What are Domain’s options?

  1. Improve the Product – Keep fumbling through their strategy to roll out better technology but as we know this is a lot harder to actually do. They’ve probably spent millions in the last couple of years which hasn’t changed their fortunes. It could be years (and many more millions of $$$) until they have a product that can compete with their modern competitors.
  2. Sell MyDesktop – The most viable move would be to sell MyDesktop to one of their competitors ie Agentbox, REX or even VaultRE. MyDesktop is already losing a lot of clients to these 3 companies so stitching up a deal now would make a lot of sense allowing them to cash-out at the highest (yet diminishing) value of the asset.


As an observer, it’s been quite amazing watching the demise of one of the largest tech players in the real estate space.
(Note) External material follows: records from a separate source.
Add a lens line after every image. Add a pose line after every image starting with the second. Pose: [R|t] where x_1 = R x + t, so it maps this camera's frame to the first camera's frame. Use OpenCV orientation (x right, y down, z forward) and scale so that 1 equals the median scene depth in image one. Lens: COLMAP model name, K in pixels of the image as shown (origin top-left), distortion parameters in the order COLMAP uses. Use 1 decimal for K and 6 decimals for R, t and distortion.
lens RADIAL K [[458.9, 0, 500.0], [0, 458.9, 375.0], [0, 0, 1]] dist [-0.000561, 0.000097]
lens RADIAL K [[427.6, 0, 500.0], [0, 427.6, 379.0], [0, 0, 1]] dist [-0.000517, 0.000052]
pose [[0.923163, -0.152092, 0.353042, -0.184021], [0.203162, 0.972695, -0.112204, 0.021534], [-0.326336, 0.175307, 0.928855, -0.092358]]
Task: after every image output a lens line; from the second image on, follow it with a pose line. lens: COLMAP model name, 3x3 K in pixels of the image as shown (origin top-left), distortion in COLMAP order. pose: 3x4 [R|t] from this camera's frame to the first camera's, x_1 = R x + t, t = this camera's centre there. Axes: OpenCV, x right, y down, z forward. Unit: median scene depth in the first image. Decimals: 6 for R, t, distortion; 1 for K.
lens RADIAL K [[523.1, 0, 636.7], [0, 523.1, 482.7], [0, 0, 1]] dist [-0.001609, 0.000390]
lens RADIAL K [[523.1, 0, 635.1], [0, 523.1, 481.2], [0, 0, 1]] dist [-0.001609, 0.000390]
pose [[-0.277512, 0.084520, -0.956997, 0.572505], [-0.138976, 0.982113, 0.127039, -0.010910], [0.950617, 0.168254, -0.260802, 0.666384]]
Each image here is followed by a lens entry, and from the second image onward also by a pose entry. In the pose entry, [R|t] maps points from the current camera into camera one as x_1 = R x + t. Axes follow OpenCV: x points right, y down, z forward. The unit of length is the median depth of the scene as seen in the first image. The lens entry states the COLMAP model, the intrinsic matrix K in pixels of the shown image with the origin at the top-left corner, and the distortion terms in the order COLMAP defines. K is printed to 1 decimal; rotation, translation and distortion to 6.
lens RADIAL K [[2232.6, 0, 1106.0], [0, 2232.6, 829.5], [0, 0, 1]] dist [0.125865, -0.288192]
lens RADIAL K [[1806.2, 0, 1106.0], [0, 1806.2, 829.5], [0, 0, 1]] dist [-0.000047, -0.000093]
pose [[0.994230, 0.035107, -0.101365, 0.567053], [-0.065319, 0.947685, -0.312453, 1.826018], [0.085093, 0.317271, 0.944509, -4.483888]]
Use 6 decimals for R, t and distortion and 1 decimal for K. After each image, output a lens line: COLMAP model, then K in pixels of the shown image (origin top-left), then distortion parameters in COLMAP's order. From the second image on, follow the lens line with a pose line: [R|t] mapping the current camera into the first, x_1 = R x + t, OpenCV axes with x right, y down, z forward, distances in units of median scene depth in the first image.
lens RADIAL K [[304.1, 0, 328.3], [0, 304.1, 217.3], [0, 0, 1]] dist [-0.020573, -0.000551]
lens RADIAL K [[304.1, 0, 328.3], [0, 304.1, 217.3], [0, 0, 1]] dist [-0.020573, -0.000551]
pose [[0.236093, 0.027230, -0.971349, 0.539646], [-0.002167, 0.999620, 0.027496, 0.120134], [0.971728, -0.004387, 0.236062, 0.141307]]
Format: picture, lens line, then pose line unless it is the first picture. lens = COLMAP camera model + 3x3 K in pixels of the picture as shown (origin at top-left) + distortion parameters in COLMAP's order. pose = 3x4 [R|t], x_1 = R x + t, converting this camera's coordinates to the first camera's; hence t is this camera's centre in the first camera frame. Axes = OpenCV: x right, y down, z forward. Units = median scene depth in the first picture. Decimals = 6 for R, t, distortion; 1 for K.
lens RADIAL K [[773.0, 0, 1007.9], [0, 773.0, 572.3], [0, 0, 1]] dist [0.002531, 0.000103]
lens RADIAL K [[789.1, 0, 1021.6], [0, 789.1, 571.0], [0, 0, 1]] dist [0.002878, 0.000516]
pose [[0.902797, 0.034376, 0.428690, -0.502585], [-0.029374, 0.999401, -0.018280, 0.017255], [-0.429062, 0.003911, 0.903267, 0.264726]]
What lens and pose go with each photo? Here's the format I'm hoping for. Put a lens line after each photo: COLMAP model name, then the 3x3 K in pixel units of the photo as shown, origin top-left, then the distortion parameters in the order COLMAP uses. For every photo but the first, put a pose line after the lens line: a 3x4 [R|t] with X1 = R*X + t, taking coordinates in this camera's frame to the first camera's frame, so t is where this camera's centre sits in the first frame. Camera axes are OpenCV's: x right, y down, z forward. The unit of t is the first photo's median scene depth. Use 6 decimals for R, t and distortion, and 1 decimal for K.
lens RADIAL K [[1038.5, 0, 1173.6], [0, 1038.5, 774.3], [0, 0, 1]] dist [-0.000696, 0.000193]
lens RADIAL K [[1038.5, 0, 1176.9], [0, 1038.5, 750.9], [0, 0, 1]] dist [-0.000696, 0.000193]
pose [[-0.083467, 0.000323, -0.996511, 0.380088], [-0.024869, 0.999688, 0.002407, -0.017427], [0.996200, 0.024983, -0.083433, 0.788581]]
However, like many large tech incumbents that began at the turn of the century, if they fail to stay nimble and innovative, then they will be eaten by more progressive and agile startups.

Tell us if you liked this content.
Show CommentsClose Comments


  • Phillip
    Posted February 15, 2020 at 11:14 pm 0Likes

    A very interesting but not surprising article. MyDesktop has certainly gone backwards under Domain’s ownership. Apart from a few fluffy screen updates, there has been no innovation or updates for years. We enjoyed using it when MyDesktop was led by it’s creator Adam Campbell, he was prepared to listen to his clients and we looked forward to their 6 monthly updates. Since Adam left, everything seems to have gone backwards.

    • Ryan O'Grady
      Posted February 16, 2020 at 7:25 pm 0Likes

      Hi Phillip, I couldn’t agree more. If you haven’t already, check out VaultRE as that is the new system Adam Campbell has built.

  • Norm
    Posted February 17, 2020 at 1:54 pm 0Likes

    What are your thoughts on Propertybase?

    • Ryan O'Grady
      Posted February 18, 2020 at 7:05 am 0Likes

      Hi Norm, I haven’t looked under the hood for PropertyBase. However, the underlying layer is SalesForce and PropertyBase themselves are global so they’ve thrown a huge amount of capital at the system to get it where it is. They targeted a sweet spot in terms of the Property Developer/Residential Projects niche in Aus, providing them with (what I’ve heard) is an excellent CRM system.

      I believe they were next exploring the Commercial sales agent market, branching out to this segment. This is a good strategic move as the Commercial CRM market is often forgotten while the Residential and Property Management markets are a little saturated.